Сознание обыкновенно сохраняется до самой смерти, но больные скоро впадают в апатию…
Из посмертных явлений упомянем повышение температуры, которое замечается непосредственно после смерти на трупе и может доходить до 42° и выше. Последующее охлаждение тела может происходить весьма медленно. Далее в течение первых часов после смерти могут появляться подергивания мышц на конечностях, груди и нижней челюсти, как самопроизвольно, так и при механическом раздражении…»
Мы ведь тоже умеем делать выписки…
Почти отовсюду в городе видна звонница самой старой разоренной Троицкой церкви — шатровая, изящная, как стрелка, указующая на небо. Известка с нее смылась, и крест заржавел, но зеленеет на этой колокольне маленькая березка — там, где кончается башня и начинается конусообразный шатер…

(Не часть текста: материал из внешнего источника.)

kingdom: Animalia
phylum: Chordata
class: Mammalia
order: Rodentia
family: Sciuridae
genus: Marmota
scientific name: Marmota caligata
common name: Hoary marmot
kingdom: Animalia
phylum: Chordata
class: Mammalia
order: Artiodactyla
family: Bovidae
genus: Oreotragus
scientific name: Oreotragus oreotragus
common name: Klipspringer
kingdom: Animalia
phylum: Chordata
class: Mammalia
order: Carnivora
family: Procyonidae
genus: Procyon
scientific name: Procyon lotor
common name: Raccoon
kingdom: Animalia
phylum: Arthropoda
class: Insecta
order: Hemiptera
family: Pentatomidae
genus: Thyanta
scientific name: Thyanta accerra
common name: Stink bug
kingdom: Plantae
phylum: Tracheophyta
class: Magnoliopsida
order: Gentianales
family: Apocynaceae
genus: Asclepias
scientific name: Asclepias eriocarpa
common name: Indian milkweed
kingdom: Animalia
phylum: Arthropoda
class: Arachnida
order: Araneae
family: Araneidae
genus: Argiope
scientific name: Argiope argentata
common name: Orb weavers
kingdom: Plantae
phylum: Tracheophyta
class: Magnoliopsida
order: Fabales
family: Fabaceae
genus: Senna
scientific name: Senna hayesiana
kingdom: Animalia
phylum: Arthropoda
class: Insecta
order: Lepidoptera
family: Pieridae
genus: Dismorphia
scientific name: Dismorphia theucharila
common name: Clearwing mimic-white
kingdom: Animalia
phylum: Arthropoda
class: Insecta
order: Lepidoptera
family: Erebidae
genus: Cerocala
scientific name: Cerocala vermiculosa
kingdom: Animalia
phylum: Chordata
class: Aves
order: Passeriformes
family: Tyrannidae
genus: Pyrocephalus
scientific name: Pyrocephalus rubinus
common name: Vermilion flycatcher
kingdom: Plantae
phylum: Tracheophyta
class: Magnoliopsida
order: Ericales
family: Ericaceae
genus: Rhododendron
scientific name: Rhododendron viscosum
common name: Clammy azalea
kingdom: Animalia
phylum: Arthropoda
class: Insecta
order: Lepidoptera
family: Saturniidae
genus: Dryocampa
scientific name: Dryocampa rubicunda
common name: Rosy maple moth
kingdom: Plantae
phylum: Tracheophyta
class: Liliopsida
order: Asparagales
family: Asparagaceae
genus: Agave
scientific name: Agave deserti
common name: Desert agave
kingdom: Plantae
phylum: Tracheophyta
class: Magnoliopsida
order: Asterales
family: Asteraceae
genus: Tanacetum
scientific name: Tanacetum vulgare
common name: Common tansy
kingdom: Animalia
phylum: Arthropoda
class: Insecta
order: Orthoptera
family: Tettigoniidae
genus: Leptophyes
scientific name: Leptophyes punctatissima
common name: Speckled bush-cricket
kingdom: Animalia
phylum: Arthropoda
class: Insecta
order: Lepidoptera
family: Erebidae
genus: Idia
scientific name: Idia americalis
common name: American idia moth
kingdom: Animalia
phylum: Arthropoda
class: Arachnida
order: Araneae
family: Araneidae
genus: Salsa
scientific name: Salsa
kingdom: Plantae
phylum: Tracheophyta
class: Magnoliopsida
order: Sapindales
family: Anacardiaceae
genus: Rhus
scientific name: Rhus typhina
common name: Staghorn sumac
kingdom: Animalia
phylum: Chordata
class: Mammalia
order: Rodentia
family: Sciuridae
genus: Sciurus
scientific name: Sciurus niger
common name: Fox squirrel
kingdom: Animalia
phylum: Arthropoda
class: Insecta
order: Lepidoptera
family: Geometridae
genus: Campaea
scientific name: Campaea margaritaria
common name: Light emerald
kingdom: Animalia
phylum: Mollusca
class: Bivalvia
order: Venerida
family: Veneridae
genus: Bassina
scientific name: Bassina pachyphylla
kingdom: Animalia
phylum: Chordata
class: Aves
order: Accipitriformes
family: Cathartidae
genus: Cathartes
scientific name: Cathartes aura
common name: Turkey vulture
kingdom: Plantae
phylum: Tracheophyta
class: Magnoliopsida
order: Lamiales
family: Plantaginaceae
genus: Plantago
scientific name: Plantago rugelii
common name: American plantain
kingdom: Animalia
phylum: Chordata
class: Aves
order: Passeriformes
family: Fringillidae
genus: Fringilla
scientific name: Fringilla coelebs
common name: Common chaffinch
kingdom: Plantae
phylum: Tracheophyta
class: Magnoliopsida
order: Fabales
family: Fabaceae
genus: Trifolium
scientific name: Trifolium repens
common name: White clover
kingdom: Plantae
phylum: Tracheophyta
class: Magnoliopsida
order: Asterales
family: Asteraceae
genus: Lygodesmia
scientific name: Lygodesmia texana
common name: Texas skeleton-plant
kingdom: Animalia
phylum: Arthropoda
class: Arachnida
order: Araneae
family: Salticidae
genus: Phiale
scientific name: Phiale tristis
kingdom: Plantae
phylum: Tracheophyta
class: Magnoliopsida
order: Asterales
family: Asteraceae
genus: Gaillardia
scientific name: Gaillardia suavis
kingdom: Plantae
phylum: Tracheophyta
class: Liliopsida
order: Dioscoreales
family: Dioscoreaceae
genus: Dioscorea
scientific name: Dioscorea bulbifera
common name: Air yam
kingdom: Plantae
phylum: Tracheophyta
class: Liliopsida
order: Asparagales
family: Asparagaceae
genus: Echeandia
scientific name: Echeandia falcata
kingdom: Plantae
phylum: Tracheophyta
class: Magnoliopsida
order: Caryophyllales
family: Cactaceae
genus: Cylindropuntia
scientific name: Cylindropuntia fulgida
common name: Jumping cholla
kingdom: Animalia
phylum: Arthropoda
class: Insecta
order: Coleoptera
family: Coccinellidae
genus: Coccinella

Это она сама себя украсила к своим имянинам, к Троицыну дню, раз люди о ней позабыли…
СТАРИНА
— Это старые-то вещи? Иконы?.. Знаю я, все знаю… Только уж ее, старины-то, сейчас тут не найдешь. Ни у кого не найдешь… А ведь было, все было… Чего только не было… Я ведь сам офеня природный, владимирский… Четырнадцать годов с отцом первый раз ушел в дорогу. В устреку по-нашему-то, по-офенски… Я еще в школе мальчишкой учился. Сдавали мы экзамен в девяносто шестом году, аккурат, когда царь-то на престол всходил… Учительша и говорит до экзамена. «Тебе, — говорит, — Лепешкин, придется еще годок поучиться… Спроси, — говорит, — отца..» Писал я плохо… Так грамматику, это я больно хорошо учился, стихотворение — раз, два прочитаю, и уж все готово, а писал больно плохо… Ну, отец-то и говорит: «Мало как пишет, в писаря, что ли? Читал бы, да и все…» Ну а потом стали экзамен сдавать, нас человек сто пять было, из пяти школ… Вот сто четыре сделали ошибку, а я один написал правильно… Инспектор диктовал, так-то шамкал: «На полке ле-ф-али ча-ф-ки, ло-ф-ки и сковорды…» Все и написали «сковорды…» Один я — «сковороды»… Помню, сдавали тут во Мстере, где школа… Учительница вышла и говорит: «Удивительное дело, говорит, — я на Лепешкина и не надеялась, а он один пятерку получил, а все только четверки…» У нас тут какое хлебопашество, хлеба едва до Рождества хватало… Вот вся округа одни офени и были… И пошли мы с отцом в дорогу первый раз в девяносто седьмом году, пятнадцатого сентября, на лошади… Шли через Шую, Иваново, Ярославль… Какие товары и водой отправили через Нижний на Череповец, а какие с собой…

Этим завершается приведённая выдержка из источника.